Ähnlich wie die berühmten Albatrosse sind Sturmtaucher perfekt an ein Leben auf dem Meer angepasst. Während ihrer Winterwanderung bleiben sie monatelang auf hoher See. Dabei zieht es die Vögel in bestimmte Ozeangebiete wie den Nordwestatlantik, den Südatlantik sowie die Meeresregionen um Südafrika und vor der Küste Namibias. Auch dort gibt es reichlich Fische und Kalmare.

Erstaunlicher Flugplan

Ein portugiesisches Forscherteam hat die Wanderbewegungen der Gelbschnabel-Sturmtaucher genau untersucht und machte dabei eine erstaunliche Entdeckung. Die Wissenschafter versahen insgesamt 57 auf Selvagem Grande brütende Tiere mit kleinen Messgeräten. Mittels eines Abgleichs von Sonnenauf- und Sonnenuntergang und der Zeitangabe einer eingebauten Uhr berechnen und speichern sie die Position der Vögel. Nach ihrer Rückkehr im Frühling konnten die Experten ihnen die Geräte wieder abnehmen.

Die Auswertung der Daten ergab ziemlich genaue Flugverläufe - und verblüffende Unterschiede. Die Sturmtaucher von Selvagem Grande fliegen sehr verschiedene Überwinterungsgebiete an. Die Tiere scheinen tatsächlich so etwas wie individuelle Präferenzen zu haben, schreiben die Forscher heute im Fachblatt Proceedings of the Royal Society B.
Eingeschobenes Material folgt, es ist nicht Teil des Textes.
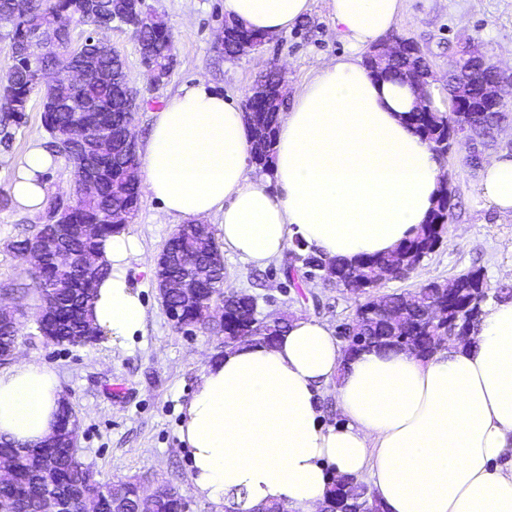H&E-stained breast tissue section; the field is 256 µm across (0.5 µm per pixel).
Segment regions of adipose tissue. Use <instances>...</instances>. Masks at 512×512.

Doch damit nicht genug: Manche der Vögel wechseln ihre Reiseziele. In einem Jahr bleiben sie zum Beispiel im Meeresgebiet zwischen Labrador und den Azoren, im darauffolgenden Winter zieht es sie weit in den Süden, vor die Ostküste Argentiniens. Ein noch halbwüchsiger Sturmtaucher, vier bis fünf Jahre alt, besuchte in nur zwei Saisonen gar sämtliche Überwinterungsgebiete - 108.000 Kilometer Flugstrecke.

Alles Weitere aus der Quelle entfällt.